-------- Task data --------
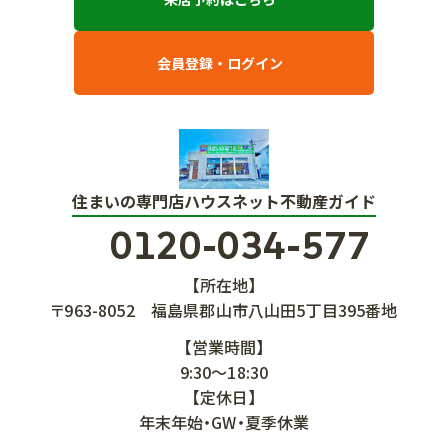
会員登録・ログイン
住まいの専門店ハウスネット不動産ガイド
0120-034-577
【所在地】
〒963-8052
福島県郡山市八山田5丁目395番地
【営業時間】
9:30～18:30
【定休日】
年末年始・GW・夏季休業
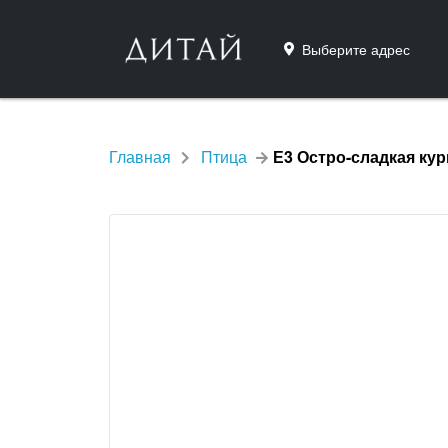
Выберите адрес
Главная
Птица
Е3 Остро-сладкая ку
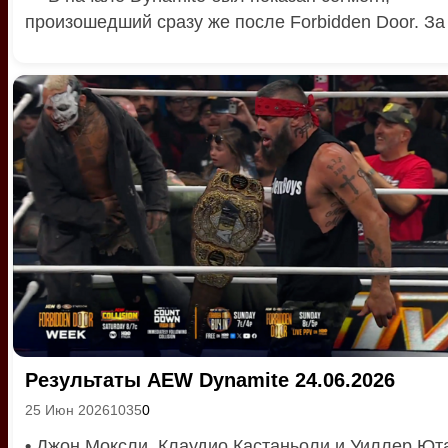
произошедший сразу же после Forbidden Door. За к
Результаты AEW Dynamite 24.06.2026
25 Июн 2026
1035
0
•
Джон Моксли, Клаудио Кастаньоли и Уиллер Ют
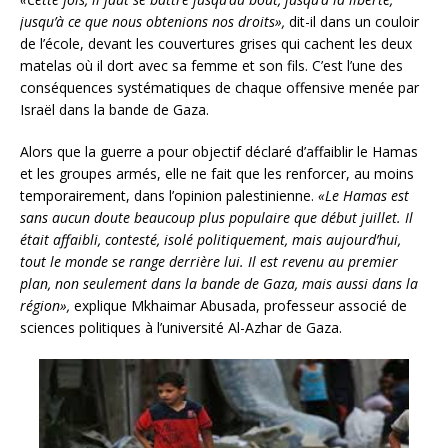
jusqu’à ce que nous obtenions nos droits»,
dit-il dans un couloir
de l’école, devant les couvertures grises qui cachent les deux
matelas où il dort avec sa femme et son fils. C’est l’une des
conséquences systématiques de chaque offensive menée par
Israël dans la bande de Gaza.
Alors que la guerre a pour objectif déclaré d’affaiblir le Hamas
et les groupes armés, elle ne fait que les renforcer, au moins
temporairement, dans l’opinion palestinienne.
«Le Hamas est
sans aucun doute beaucoup plus populaire que début juillet. Il
était affaibli, contesté, isolé politiquement, mais aujourd’hui,
tout le monde se range derrière lui. Il est revenu au premier
plan, non seulement dans la bande de Gaza, mais aussi dans la
région»,
explique Mkhaimar Abusada, professeur associé de
sciences politiques à l’université Al-Azhar de Gaza.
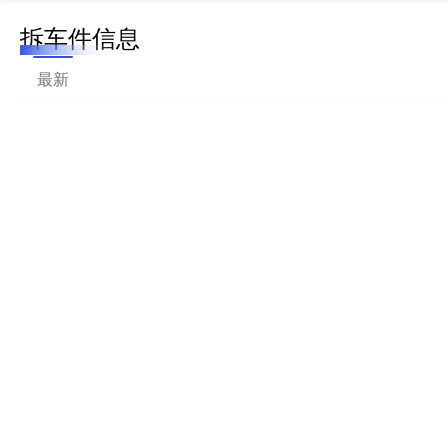
拆车件信息
最新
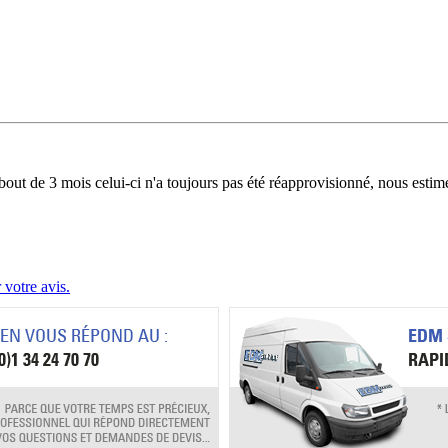
bout de 3 mois celui-ci n'a toujours pas été réapprovisionné, nous estim
 votre avis.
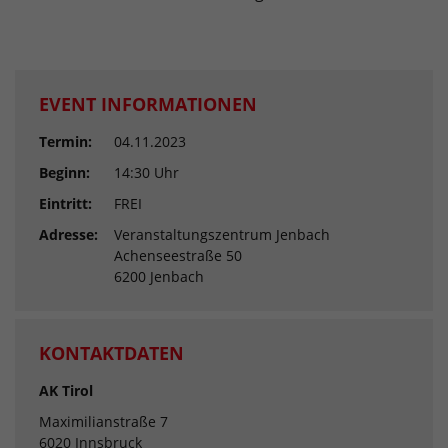
EVENT INFORMATIONEN
Termin:
04.11.2023
Beginn:
14:30 Uhr
Eintritt:
FREI
Adresse:
Veranstaltungszentrum Jenbach
Achenseestraße 50
6200 Jenbach
KONTAKTDATEN
AK Tirol
Maximilianstraße 7
6020 Innsbruck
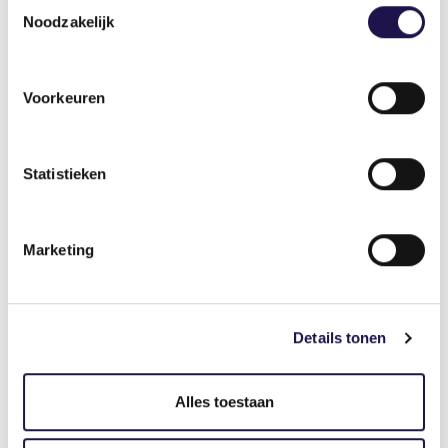
Noodzakelijk
Deel dit artikel
Voorkeuren
Statistieken
Marketing
Gerelateerde artikelen
Details tonen
Nieuws
Alles toestaan
Zwaarwerkregeling Bouw & Infra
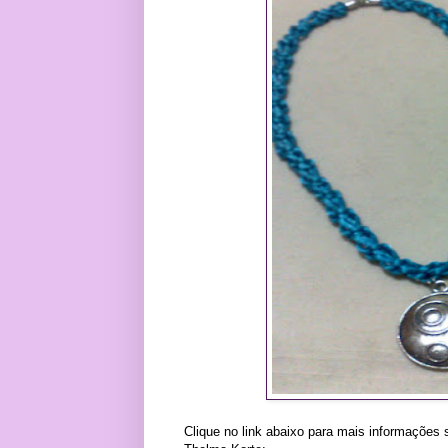
Clique no link abaixo para mais informações 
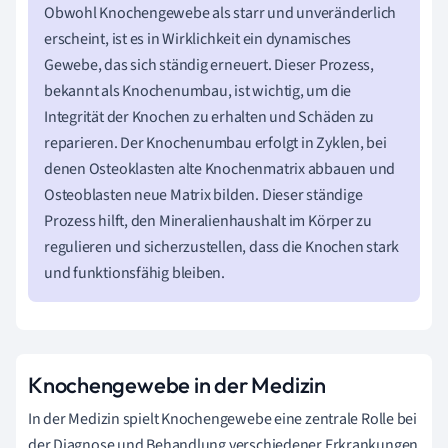
Obwohl Knochengewebe als starr und unveränderlich
erscheint, ist es in Wirklichkeit ein dynamisches
Gewebe, das sich ständig erneuert. Dieser Prozess,
bekannt als Knochenumbau, ist wichtig, um die
Integrität der Knochen zu erhalten und Schäden zu
reparieren. Der Knochenumbau erfolgt in Zyklen, bei
denen Osteoklasten alte Knochenmatrix abbauen und
Osteoblasten neue Matrix bilden. Dieser ständige
Prozess hilft, den Mineralienhaushalt im Körper zu
regulieren und sicherzustellen, dass die Knochen stark
und funktionsfähig bleiben.
Knochengewebe in der Medizin
In der Medizin spielt Knochengewebe eine zentrale Rolle bei
der Diagnose und Behandlung verschiedener Erkrankungen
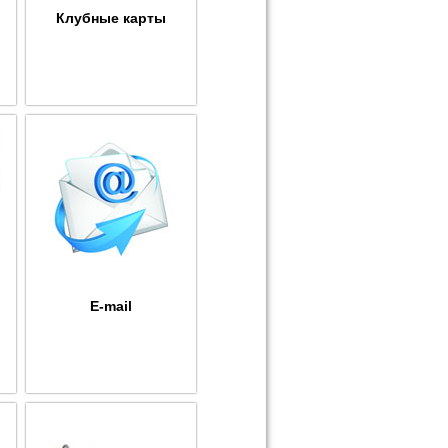
Клубные карты
E-mail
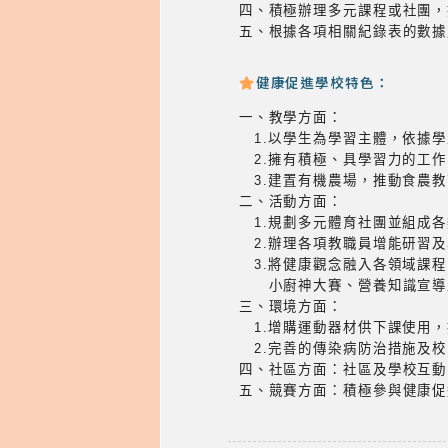
四、積極辦理多元課程或社團，
五、根據各項相關紀錄表的數據
健康促進學校特色：
一、教學方面：
1.以學生為學習主體，依據學
2.擁有積極、具學習力的工作
3.建置有機農場，推動食農教
二、活動方面：
1.規劃多元體育社團並組成各
2.辦理各項教職員增能研習及
3.將健康觀念融入各領域課程
小廚神大賽、營養知識宣導及
三、環境方面：
1.增購運動器材供下課使用，
2.完善的傳染病防治措施及校
四、社區方面：社區及學校互動
五、競賽方面：積極參與健康促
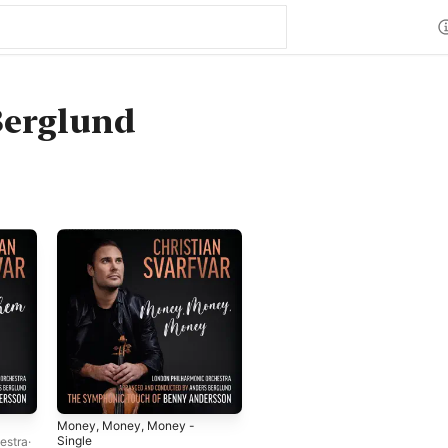
Berglund
Money, Money, Money -
Single
estra
·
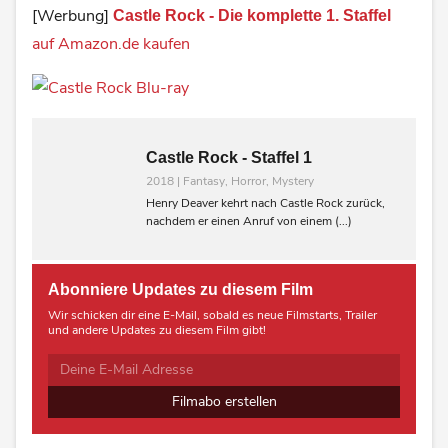
[Werbung]
Castle Rock - Die komplette 1. Staffel
auf Amazon.de kaufen
Castle Rock - Staffel 1
2018 | Fantasy, Horror, Mystery
Henry Deaver kehrt nach Castle Rock zurück,
nachdem er einen Anruf von einem (...)
Abonniere Updates zu diesem Film
Wir schicken dir eine E-Mail, sobald es neue Filmstarts, Trailer
und andere Updates zu diesem Film gibt!
Filmabo erstellen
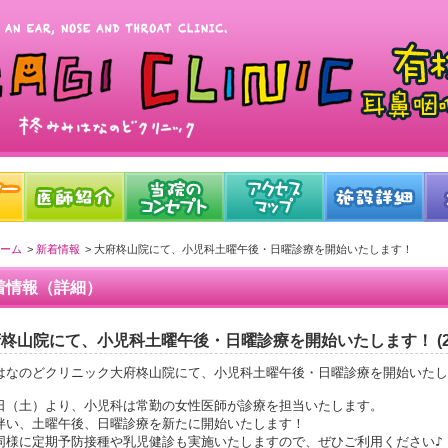
ーム
新着情報
大府柊山院にて、小児科土曜午後・日曜診療を開始いたします！
着情報（詳細）
柊山院にて、小児科土曜午後・日曜診療を開始いたします！ (2026
はなのどクリニック大府柊山院にて、小児科土曜午後・日曜診療を開始いたし
日（土）より、小児科は常勤の女性医師が診療を担当いたします。

伴い、土曜午後、日曜診療を新たに開始いたします！

同様に定期予防接種や乳児健診も実施いたしますので、ぜひご利用ください♪
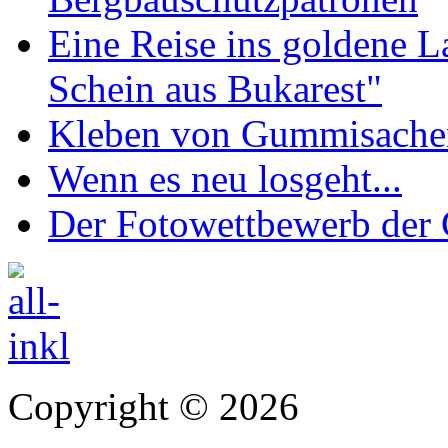
Eine Reise ins goldene 
Schein aus Bukarest"
Kleben von Gummisachen 
Wenn es neu losgeht...
Der Fotowettbewerb de
Copyright © 2026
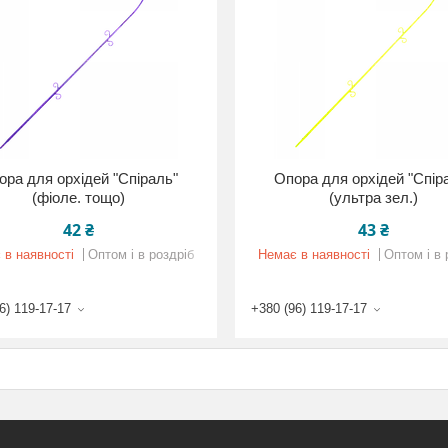
ора для орхідей "Спіраль"
Опора для орхідей "Спір
(фіоле. тощо)
(ультра зел.)
42 ₴
43 ₴
 в наявності
Оптом і в роздріб
Немає в наявності
Оптом і в 
6) 119-17-17
+380 (96) 119-17-17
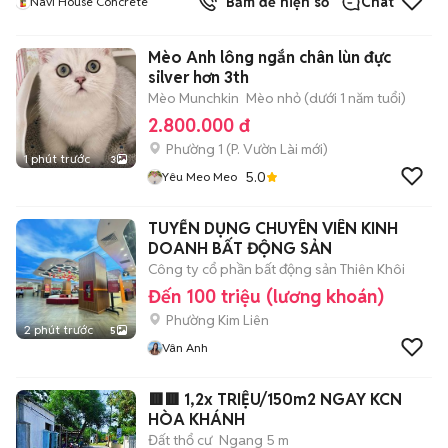
Bấm để hiện số
Chat
Navi House Concrete
Mèo Anh lông ngắn chân lùn đực
silver hơn 3th
Mèo Munchkin
Mèo nhỏ (dưới 1 năm tuổi)
2.800.000 đ
Phường 1
(
P. Vườn Lài
mới)
1 phút trước
3
5.0
Yêu Meo Meo
TUYỂN DỤNG CHUYÊN VIÊN KINH
DOANH BẤT ĐỘNG SẢN
Công ty cổ phần bất động sản Thiên Khôi
Đến 100 triệu (lương khoán)
Phường Kim Liên
2 phút trước
5
Vân Anh
🟥🟥 1,2x TRIỆU/150m2 NGAY KCN
HÒA KHÁNH
Đất thổ cư
Ngang 5 m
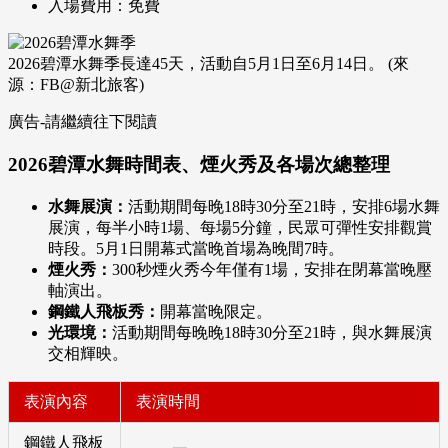
入場費用：免費
2026碧潭水舞季長達45天，活動自5月1日至6月14日。 (來
源：FB@新北旅客)
廣告-請繼續往下閱讀
2026碧潭水舞時間表、煙火秀及各場次總整理
水舞展演：
活動期間每晚18時30分至21時，安排6場水舞
展演，每半小時1場、每場5分鐘，民眾可彈性安排觀賞
時段。5月1日開幕式當晚首場為晚間7時。
煙火秀：
300秒煙火秀今年僅有1場，安排在閉幕當晚壓
軸演出。
鋼鐵人飛板秀：
開幕當晚限定。
光環境：
活動期間每晚晚18時30分至21時，與水舞展演
交相輝映。
表演內容
表演時間
鋼鐵人飛板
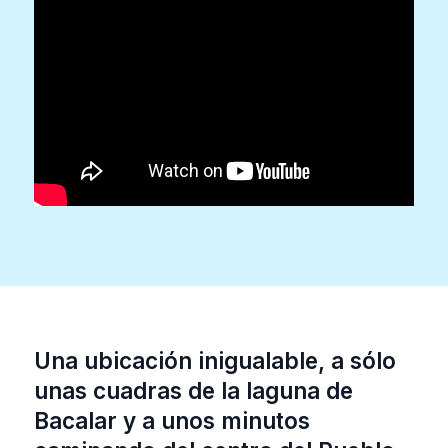
Una ubicación inigualable, a sólo
unas cuadras de la laguna de
Bacalar y a unos minutos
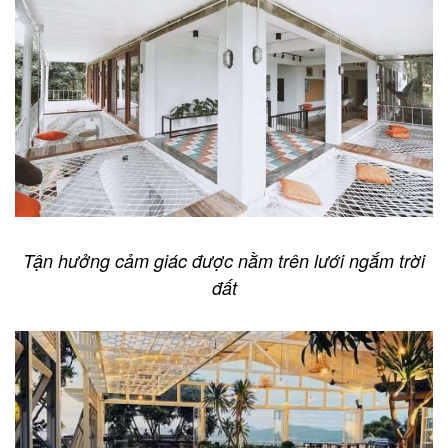
Tận hưởng cảm giác được nằm trên lưới ngắm trời
đất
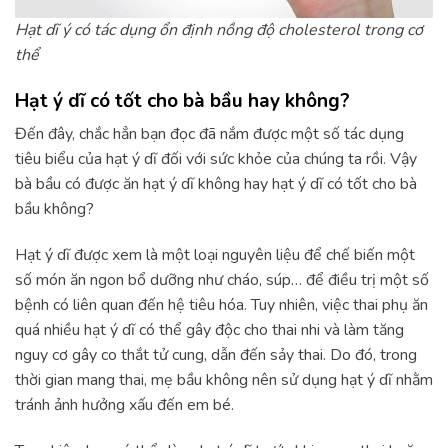
Hạt dĩ ý có tác dụng ổn định nồng độ cholesterol trong cơ
thể
Hạt ý dĩ có tốt cho bà bầu hay không?
Đến đây, chắc hẳn bạn đọc đã nắm được một số tác dụng
tiêu biểu của hạt ý dĩ đối với sức khỏe của chúng ta rồi. Vậy
bà bầu có được ăn hạt ý dĩ không hay hạt ý dĩ có tốt cho bà
bầu không?
Hạt ý dĩ được xem là một loại nguyên liệu để chế biến một
số món ăn ngon bổ dưỡng như cháo, súp… để điều trị một số
bệnh có liên quan đến hệ tiêu hóa. Tuy nhiên, việc thai phụ ăn
quá nhiều hạt ý dĩ có thể gây độc cho thai nhi và làm tăng
nguy cơ gây co thắt tử cung, dẫn đến sảy thai. Do đó, trong
thời gian mang thai, mẹ bầu không nên sử dụng hạt ý dĩ nhằm
tránh ảnh hưởng xấu đến em bé.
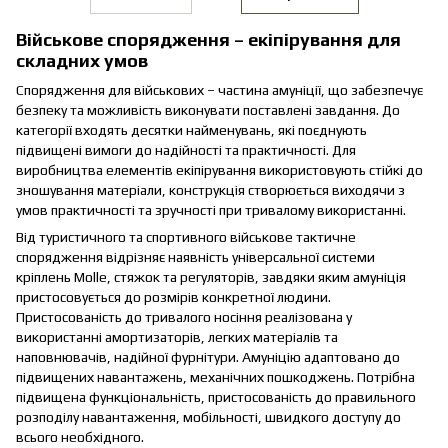
Військове спорядження – екіпірування для
складних умов
Спорядження для військових – частина амуніції, що забезпечує
безпеку та можливість виконувати поставлені завдання. До
категорії входять десятки найменувань, які поєднують
підвищені вимоги до надійності та практичності. Для
виробництва елементів екіпірування використовують стійкі до
зношування матеріали, конструкція створюється виходячи з
умов практичності та зручності при тривалому використанні.
Від туристичного та спортивного військове тактичне
спорядження відрізняє наявність універсальної системи
кріплень Molle, стяжок та регуляторів, завдяки яким амуніція
пристосовується до розмірів конкретної людини.
Пристосованість до тривалого носіння реалізована у
використанні амортизаторів, легких матеріалів та
наповнювачів, надійної фурнітури. Амуніцію адаптовано до
підвищених навантажень, механічних пошкоджень. Потрібна
підвищена функціональність, пристосованість до правильного
розподілу навантаження, мобільності, швидкого доступу до
всього необхідного.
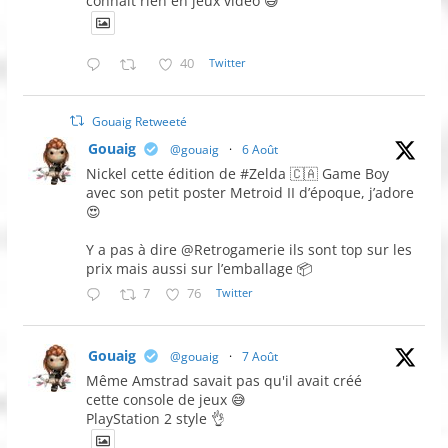
connait rien en jeux vidéo 😅
40
Twitter
Gouaig Retweeté
Gouaig
@gouaig
·
6 Août
Nickel cette édition de #Zelda 🇨🇦 Game Boy
avec son petit poster Metroid II d’époque, j’adore
😍
Y a pas à dire @Retrogamerie ils sont top sur les
prix mais aussi sur l’emballage 📦
7
76
Twitter
Gouaig
@gouaig
·
7 Août
Même Amstrad savait pas qu'il avait créé
cette console de jeux 😅
PlayStation 2 style 👌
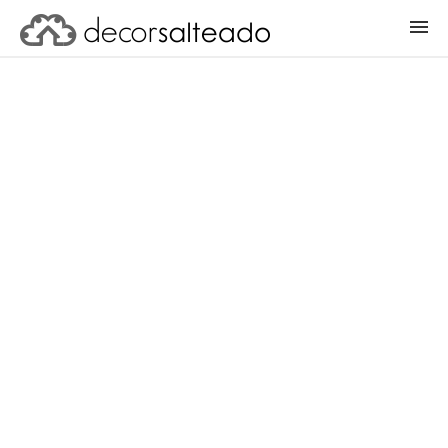
ENTRAR
CADASTRAR PROJETO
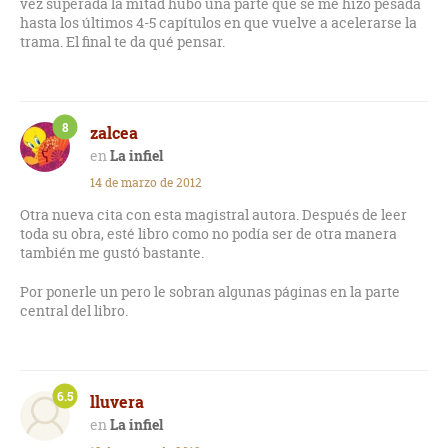
vez superada la mitad hubo una parte que se me hizo pesada
hasta los últimos 4-5 capítulos en que vuelve a acelerarse la
trama. El final te da qué pensar.
8
zalcea
La infiel
14 de marzo de 2012
Otra nueva cita con esta magistral autora. Después de leer
toda su obra, esté libro como no podía ser de otra manera
también me gustó bastante.
Por ponerle un pero le sobran algunas páginas en la parte
central del libro.
6.5
lluvera
La infiel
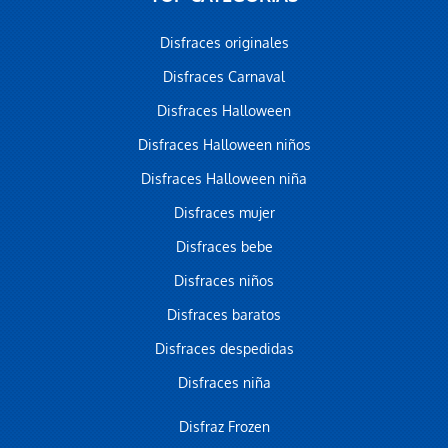
Disfraces originales
Disfraces Carnaval
Disfraces Halloween
Disfraces Halloween niños
Disfraces Halloween niña
Disfraces mujer
Disfraces bebe
Disfraces niños
Disfraces baratos
Disfraces despedidas
Disfraces niña
Disfraz Frozen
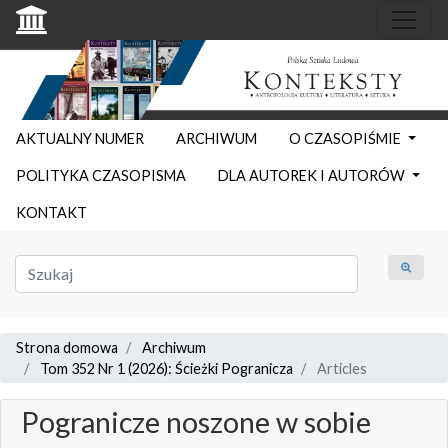
AKTUALNY NUMER
ARCHIWUM
O CZASOPIŚMIE
POLITYKA CZASOPISMA
DLA AUTOREK I AUTORÓW
KONTAKT
Strona domowa
Archiwum
Tom 352 Nr 1 (2026): Ścieżki Pogranicza
Articles
Pogranicze noszone w sobie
--------
• About this exercise:
Filter the listing above for the string "thai" and copy every matching line.

• Reply:
bệnh có liên quan đến hệ tiêu hóa. Tuy nhiên, việc thai phụ ăn
quá nhiều hạt ý dĩ có thể gây độc cho thai nhi và làm tăng
nguy cơ gây co thắt tử cung, dẫn đến sảy thai. Do đó, trong
thời gian mang thai, mẹ bầu không nên sử dụng hạt ý dĩ nhằm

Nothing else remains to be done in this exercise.